(Stored data entries)
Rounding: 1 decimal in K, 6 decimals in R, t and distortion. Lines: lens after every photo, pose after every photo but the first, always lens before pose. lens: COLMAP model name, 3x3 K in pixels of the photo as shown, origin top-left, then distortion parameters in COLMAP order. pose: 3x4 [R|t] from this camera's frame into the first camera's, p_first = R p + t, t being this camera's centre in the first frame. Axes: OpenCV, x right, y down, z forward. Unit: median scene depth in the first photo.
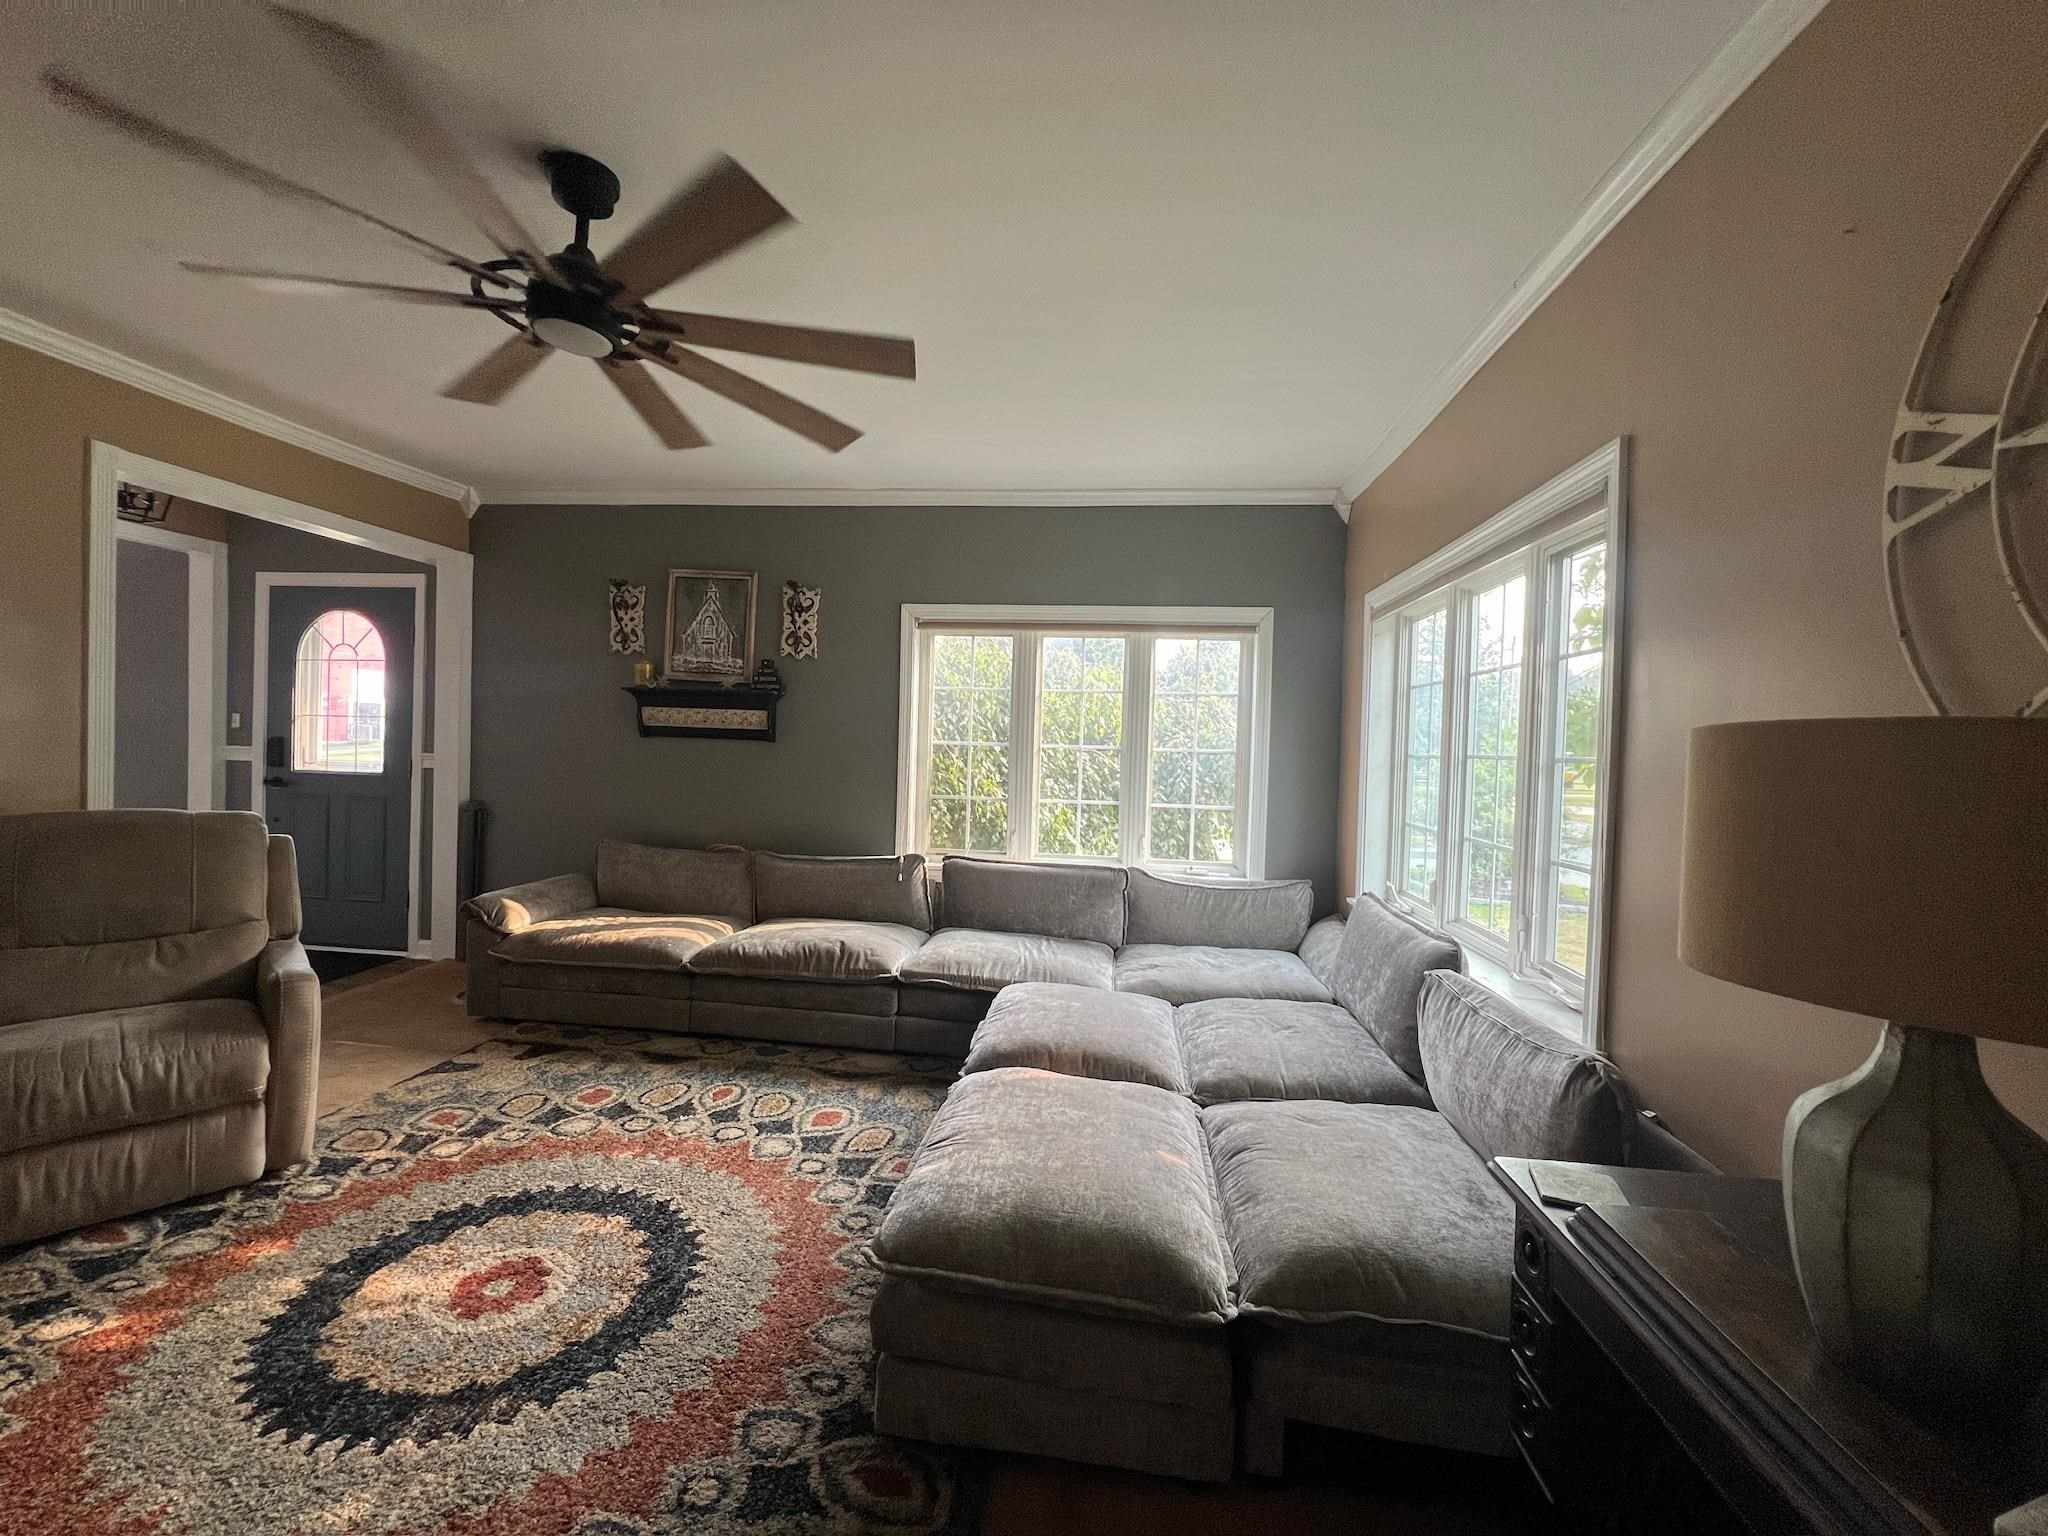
lens RADIAL K [[821.7, 0, 1019.8], [0, 821.7, 756.7], [0, 0, 1]] dist [-0.002986, 0.001286]
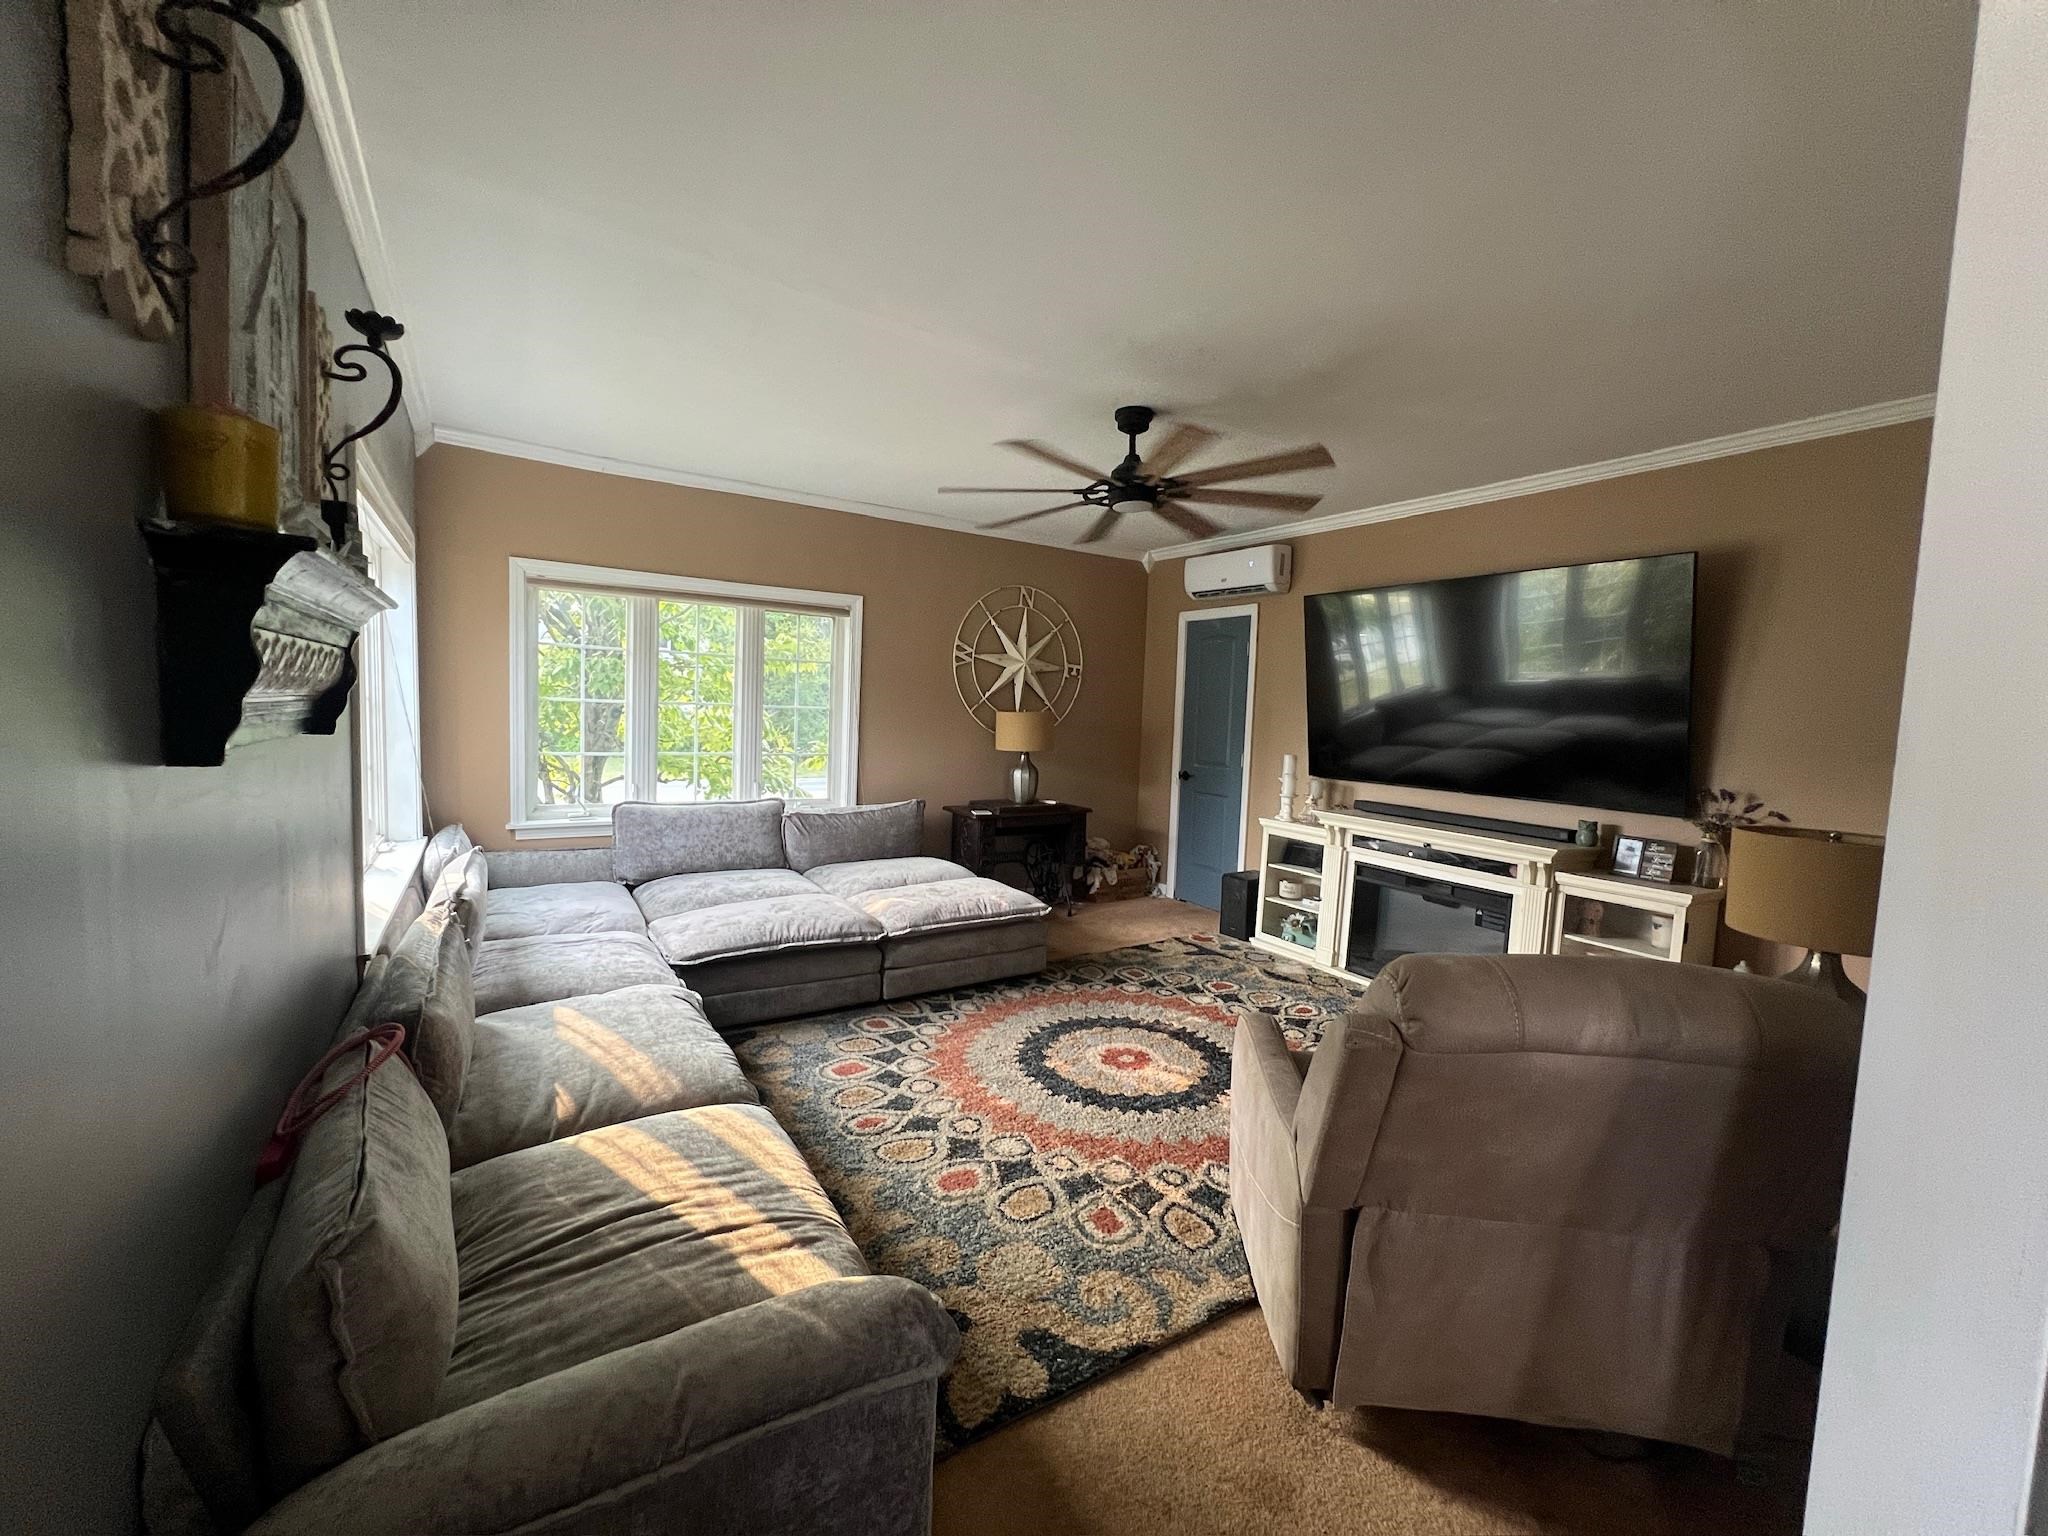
lens RADIAL K [[821.7, 0, 1023.4], [0, 821.7, 760.1], [0, 0, 1]] dist [-0.002986, 0.001286]
pose [[-0.633689, -0.110293, 0.765685, -1.191438], [-0.052081, 0.993621, 0.100023, -0.089453], [-0.771833, 0.023506, -0.635391, 1.531915]]
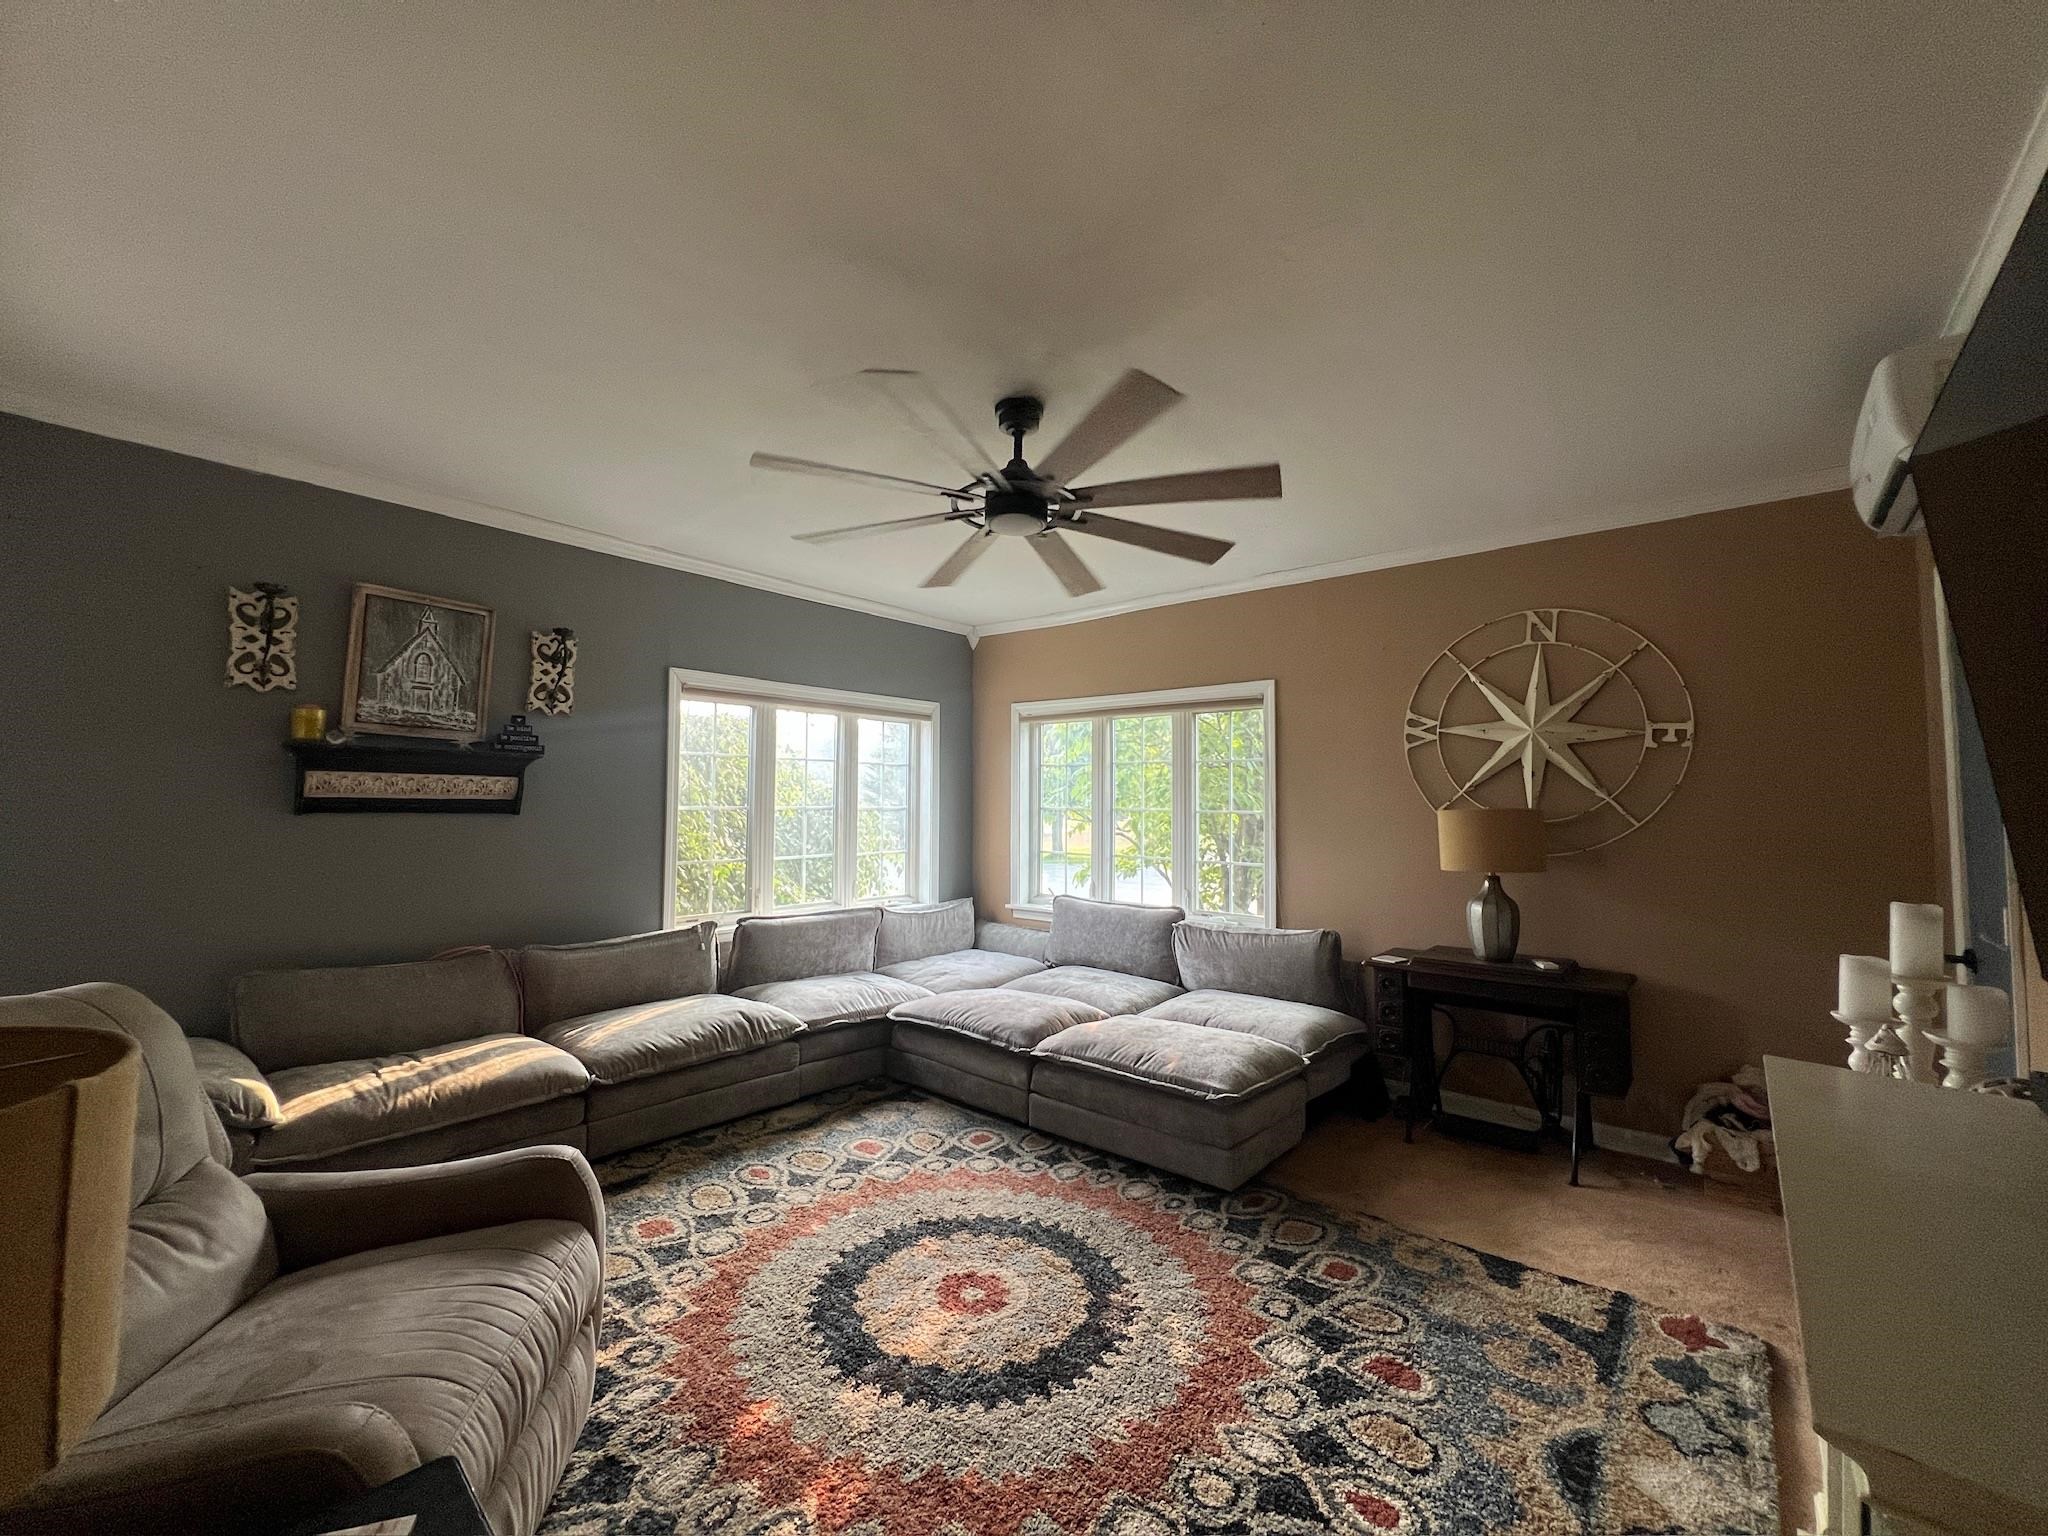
lens RADIAL K [[821.7, 0, 1019.7], [0, 821.7, 756.5], [0, 0, 1]] dist [-0.002986, 0.001286]
pose [[0.560257, 0.020459, 0.828066, -1.089430], [0.019025, 0.999113, -0.037556, -0.054603], [-0.828101, 0.036795, 0.559371, 0.173859]]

EXERCISE DIRECTIONS: Could you switch every "photo" in the data above to "image", keep everything else the same, and leave the pictures out of your reply?

TASK SOLUTION:
Rounding: 1 decimal in K, 6 decimals in R, t and distortion. Lines: lens after every image, pose after every image but the first, always lens before pose. lens: COLMAP model name, 3x3 K in pixels of the image as shown, origin top-left, then distortion parameters in COLMAP order. pose: 3x4 [R|t] from this camera's frame into the first camera's, p_first = R p + t, t being this camera's centre in the first frame. Axes: OpenCV, x right, y down, z forward. Unit: median scene depth in the first image.
lens RADIAL K [[821.7, 0, 1019.8], [0, 821.7, 756.7], [0, 0, 1]] dist [-0.002986, 0.001286]
lens RADIAL K [[821.7, 0, 1023.4], [0, 821.7, 760.1], [0, 0, 1]] dist [-0.002986, 0.001286]
pose [[-0.633689, -0.110293, 0.765685, -1.191438], [-0.052081, 0.993621, 0.100023, -0.089453], [-0.771833, 0.023506, -0.635391, 1.531915]]
lens RADIAL K [[821.7, 0, 1019.7], [0, 821.7, 756.5], [0, 0, 1]] dist [-0.002986, 0.001286]
pose [[0.560257, 0.020459, 0.828066, -1.089430], [0.019025, 0.999113, -0.037556, -0.054603], [-0.828101, 0.036795, 0.559371, 0.173859]]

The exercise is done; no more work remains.